■ **SELECTED TEXT**
════════════════════
7 Audience Segmentation Examples and How to Use Them
When you market to everyone, it’s difficult to reach anyone. That is why audience segmentation is so powerful.
Let’s look at what audience segmentation is, why it's important, and how you can use audience segmentation examples to get ideas for dividing your audience and boosting your marketing effectiveness.
What Is Audience Segmentation?
Audience segmentation is the process of dividing an audience into categories based on unique characteristics so you can create more defined and targeted marketing campaigns. By putting audiences into smaller categories, you can better reach and appeal to them and create more effective marketing campaigns.
When you use audience segmentation, you can:
- Create messaging that resonates more deeply with audiences
- Identify the platforms and channels where you are most likely to reach your audience
- Avoid putting messages in front of audiences who won’t respond to them
- Utilize hyper-targeting to deliver ads only to your desired audience
- Design better ongoing marketing automation campaigns
- Attract higher-quality leads who are more likely to convert
- Differentiate your brand from similar competitors
For example, a multi-location, fast-casual restaurant may segment its audience by:
- Location so they can send ads to the customers nearest to their physical business.
- Past purchases so they can send coupons for things that customers have purchased in the past.
- Social media engagement so they can display ads to only the people who have engaged with their brand pages.
These are just a few audience segment examples. Let’s look at some other ways to drill into your audience and create more effective marketing campaigns.
7 Audience Segmentation Examples
You may already be aware of a few of these audience segmentation examples. The four most common audience segments are demographic, psychographic, geographic, and behavioral. In this list, we are also going to look at three other audience segmentation examples that allow you to drill deeper into customer differentiators.
Demographic segmentation is one of the most common and familiar audience segmentation examples. It divides audiences by statistical, factual data. Demographic details are cut and dry and shown by data. It includes details such as:
- Family Situation (Married, single, with children, etc.)
- Job Title
- Job Industry
You can segment your audience by demographic information to create ad campaigns that specifically reach that defined audience. Most digital ad platforms offer targeting features that allow you to choose to display ads to people based on demographic details.
Psychographic segmentation is not as cut and dry as demographic segmentation. It cannot be proven by data or pulled out of a simple report. Psychographic segmentation breaks audiences into categories based on their personalities and character traits. These details are subjective and often require research and interviews with customers to uncover. The segments include:
- Personality Traits
Breaking audiences into psychographic segments can support your content initiatives. You will be better able to craft content that resonates with your audience when you know what motivates them and shapes their worldview.
════════════════════
■ **THE DATA**
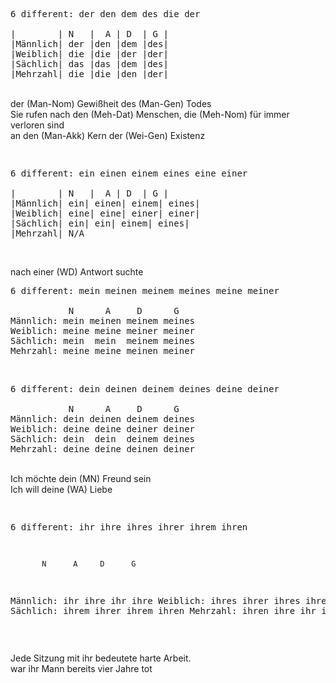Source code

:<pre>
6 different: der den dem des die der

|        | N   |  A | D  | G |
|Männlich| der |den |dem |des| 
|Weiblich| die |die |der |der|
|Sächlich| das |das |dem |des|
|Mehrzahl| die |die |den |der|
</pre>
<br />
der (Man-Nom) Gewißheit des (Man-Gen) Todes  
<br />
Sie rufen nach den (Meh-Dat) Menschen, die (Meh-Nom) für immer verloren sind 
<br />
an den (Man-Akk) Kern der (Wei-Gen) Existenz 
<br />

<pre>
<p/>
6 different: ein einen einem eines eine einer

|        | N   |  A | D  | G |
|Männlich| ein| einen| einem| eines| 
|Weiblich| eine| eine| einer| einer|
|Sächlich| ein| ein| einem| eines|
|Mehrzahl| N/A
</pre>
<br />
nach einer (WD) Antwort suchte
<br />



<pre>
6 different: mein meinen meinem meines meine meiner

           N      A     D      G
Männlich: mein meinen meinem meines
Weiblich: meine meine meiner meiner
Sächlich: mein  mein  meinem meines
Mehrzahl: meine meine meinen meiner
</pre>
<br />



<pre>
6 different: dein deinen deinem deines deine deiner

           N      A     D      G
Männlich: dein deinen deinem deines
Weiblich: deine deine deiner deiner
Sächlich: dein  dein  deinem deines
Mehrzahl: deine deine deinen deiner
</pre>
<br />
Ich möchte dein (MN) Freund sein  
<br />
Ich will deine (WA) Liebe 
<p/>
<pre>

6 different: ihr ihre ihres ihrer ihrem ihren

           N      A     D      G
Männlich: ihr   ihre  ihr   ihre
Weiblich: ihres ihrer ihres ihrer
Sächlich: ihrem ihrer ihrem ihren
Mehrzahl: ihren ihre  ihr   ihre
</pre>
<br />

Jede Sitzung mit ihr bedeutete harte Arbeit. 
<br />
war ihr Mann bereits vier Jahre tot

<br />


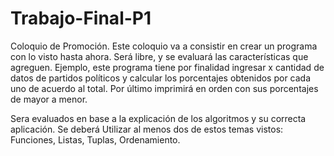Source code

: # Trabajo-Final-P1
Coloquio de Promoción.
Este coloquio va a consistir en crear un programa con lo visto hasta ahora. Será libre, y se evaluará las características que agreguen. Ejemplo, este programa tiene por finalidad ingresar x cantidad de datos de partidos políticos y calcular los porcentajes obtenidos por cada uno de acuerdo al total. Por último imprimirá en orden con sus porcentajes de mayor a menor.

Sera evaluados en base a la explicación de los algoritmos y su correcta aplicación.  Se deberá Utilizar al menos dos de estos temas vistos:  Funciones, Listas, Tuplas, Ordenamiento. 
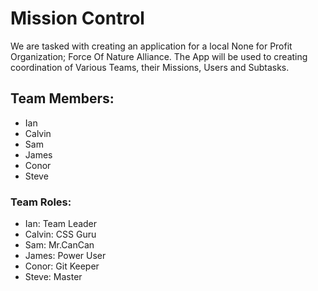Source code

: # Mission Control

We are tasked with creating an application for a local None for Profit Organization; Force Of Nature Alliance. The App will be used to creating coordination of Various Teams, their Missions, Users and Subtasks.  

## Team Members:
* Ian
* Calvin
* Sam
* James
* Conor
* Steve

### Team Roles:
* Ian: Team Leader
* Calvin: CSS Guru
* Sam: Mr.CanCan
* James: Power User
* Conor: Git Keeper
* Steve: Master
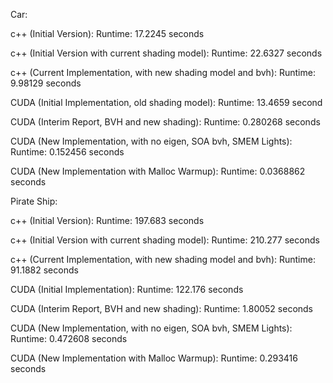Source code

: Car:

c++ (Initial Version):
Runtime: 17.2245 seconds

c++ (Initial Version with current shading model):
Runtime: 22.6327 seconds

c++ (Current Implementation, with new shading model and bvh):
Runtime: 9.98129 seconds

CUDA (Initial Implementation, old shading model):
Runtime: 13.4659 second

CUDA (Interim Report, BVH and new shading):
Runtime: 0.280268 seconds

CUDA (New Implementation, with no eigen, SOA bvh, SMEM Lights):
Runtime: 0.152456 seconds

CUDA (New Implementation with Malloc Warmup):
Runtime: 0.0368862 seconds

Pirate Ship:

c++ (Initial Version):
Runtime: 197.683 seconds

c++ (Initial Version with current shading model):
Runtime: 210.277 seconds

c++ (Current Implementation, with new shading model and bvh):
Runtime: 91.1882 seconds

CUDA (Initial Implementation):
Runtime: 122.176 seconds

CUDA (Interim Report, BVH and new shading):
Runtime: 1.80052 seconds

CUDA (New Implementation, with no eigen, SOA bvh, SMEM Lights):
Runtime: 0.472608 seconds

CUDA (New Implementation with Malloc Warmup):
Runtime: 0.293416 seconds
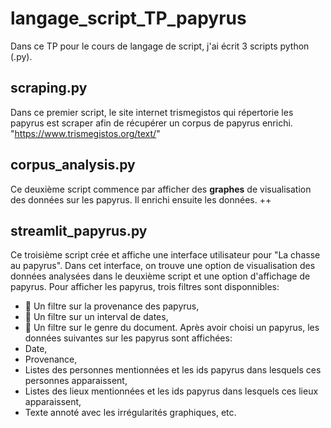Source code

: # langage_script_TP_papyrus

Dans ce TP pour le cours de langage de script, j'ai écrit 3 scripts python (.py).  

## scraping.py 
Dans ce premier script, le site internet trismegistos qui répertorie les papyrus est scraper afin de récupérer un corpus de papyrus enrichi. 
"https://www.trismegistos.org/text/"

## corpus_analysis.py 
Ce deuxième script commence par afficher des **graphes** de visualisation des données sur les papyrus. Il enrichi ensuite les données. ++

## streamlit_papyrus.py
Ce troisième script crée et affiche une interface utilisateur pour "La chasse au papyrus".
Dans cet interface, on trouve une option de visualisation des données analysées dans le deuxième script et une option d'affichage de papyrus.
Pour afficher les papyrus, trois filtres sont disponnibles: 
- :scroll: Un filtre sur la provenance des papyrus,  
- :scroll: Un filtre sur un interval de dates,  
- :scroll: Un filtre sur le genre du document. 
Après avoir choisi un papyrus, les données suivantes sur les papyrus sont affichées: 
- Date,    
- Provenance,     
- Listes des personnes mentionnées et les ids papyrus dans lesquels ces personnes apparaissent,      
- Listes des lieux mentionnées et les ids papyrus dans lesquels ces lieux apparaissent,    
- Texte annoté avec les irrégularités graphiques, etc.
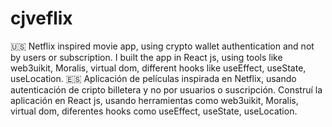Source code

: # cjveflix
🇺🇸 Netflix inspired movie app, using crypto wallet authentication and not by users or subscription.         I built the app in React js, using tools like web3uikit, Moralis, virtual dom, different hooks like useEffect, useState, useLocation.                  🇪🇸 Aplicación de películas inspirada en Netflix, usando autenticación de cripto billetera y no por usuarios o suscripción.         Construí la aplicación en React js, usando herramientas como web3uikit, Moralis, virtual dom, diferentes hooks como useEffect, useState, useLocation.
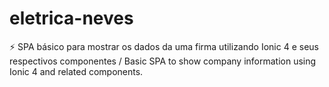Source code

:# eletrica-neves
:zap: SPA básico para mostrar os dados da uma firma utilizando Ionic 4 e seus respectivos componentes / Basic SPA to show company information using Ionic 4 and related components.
════════════════════
■ **REQUIRED TASKS**
[1] Answer these questions from the audience segmentation article:
(a) Which four audience segments does it call the most common?
(b) On what does psychographic segmentation base its categories?
(c) By what three things may the fast-casual restaurant segment its audience?
[2] Give the lines of the entries as a JSON list of strings, one string per line and no blank lines, starting at the beginning of the entries and running through the line with "6 different: ein einen einem eines eine einer". Leave the pictures out.

■ **SOLUTIONS FOR EACH TASK**
[1]
(a) Demographic, psychographic, geographic, and behavioral.
(b) On people's personalities and character traits.
(c) By location, past purchases, and social media engagement.

[2]
[
  "Source code",
  ":<pre>",
  "6 different: der den dem des die der",
  "|        | N   |  A | D  | G |",
  "|Männlich| der |den |dem |des| ",
  "|Weiblich| die |die |der |der|",
  "|Sächlich| das |das |dem |des|",
  "|Mehrzahl| die |die |den |der|",
  "</pre>",
  "<br />",
  "der (Man-Nom) Gewißheit des (Man-Gen) Todes  ",
  "<br />",
  "Sie rufen nach den (Meh-Dat) Menschen, die (Meh-Nom) für immer verloren sind ",
  "<br />",
  "an den (Man-Akk) Kern der (Wei-Gen) Existenz ",
  "<br />",
  "<pre>",
  "<p/>",
  "6 different: ein einen einem eines eine einer"
]